Authorities track the theft and laundering of cryptocurrencies related to North Korea. The OXT firm performs an analysis of the transactions involved and reveals the laundering methods.
A new report delves into the methods that hackers affiliated with North Korea use to launder cryptocurrencies stolen from their victims, mainly exchanges.
Based on the analysis of civil lawsuit number 20-606, filed with US court authorities on March 2nd, the OXT firm analyzed the movements and transactions of Bitcoin and other networks, discovering the methods that cybercriminals use to obfuscate their illegitimate transactions in cryptocurrencies.
In this US legal process, two Chinese citizens (Tian Yinyin and Li Jiadong) are accused of laundering money stemming from the hacking of South Korean exchanges and other cyberattacks.
According to the OXT report, the criminals managed to withdraw a total of USD 67.3 million by depositing them in Chinese banks, in addition to US 1.5 million worth of iTunes gift cards, using the Paxful p2p exchange service to acquire them.
Even though the complaint does not link these two hackers to the Lazarus group, the infamous cybercriminal organization linked to the North Korean government, a recent provision by OFAC (Office for Foreign Asset Control) includes the addresses of the case on their list of sanctioned entities.
Although the court document does not state the name of the exchange, OXT mentions these companies. OXT contrasts the publicly known information with the data included in the lawsuit to find the victims’ possible names.
The two subjects are accused of laundering thousands of BTC and ETH in three phases. In the first of these, they implemented a Peeling structure, a money- laundering method that, in combination with CoinJoin, makes it difficult to track the perpetrators. However, it is necessary to conduct certain precautionary measures to make it successful.
Peeling is a process of concealment of transactions that starts from a main address. Each transaction of the cycle has two outputs: one of a smaller size towards a third address (property of the initial issuer) and another of a large size (almost all of the amount) as change to the issuer of the transaction, explains OXT, who has noted this transaction pattern after the Mt. Gox case.
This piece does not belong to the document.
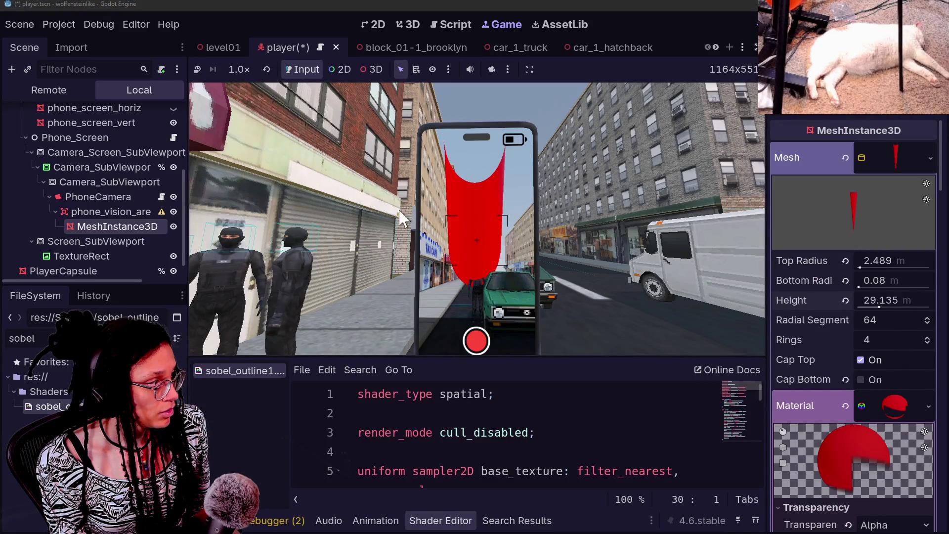
Fine-tune the cone height and shift the vision area to Z -13.2 so the beam fills the camera view.
click(84, 212)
In the second phase, the cybercriminals deposited their funds at exchanges that do not implement KYC (Know-Your-Customer) policies. Retaining the funds for a certain time under the custody of these exchanges helps camouflage the funds with those of other users, making it difficult to track them.
In 2018, the criminals that hacked Bithumb exchange deposited nearly 2,000 BTC stolen from YoBit, a Russia-based exchange that is also listed in the OXT report.
In the third phase, they withdrew funds to sites that offer the exchange of cryptocurrencies for national fiat currencies. However, most of these require user identity authentication. At this point, the funds would have been clean to withdraw permanently, since in the second phase the points of the relationship with the stolen funds would break.
In mid-2019, the UN stated that hackers affiliated with North Korea have obtained up to USD 2 billion in cyberattacks against financial institutions and cryptocurrency exchanges, in a report that at the time accounted for 35 cases worldwide.
In 2019, there were up to USD 282 million worth of cryptocurrencies lost to cyberattacks. The firm Chainalysis also highlights that hackers have improved their methods to mislead the tracking of transactions. However, it is not impossible if there is significant computational power.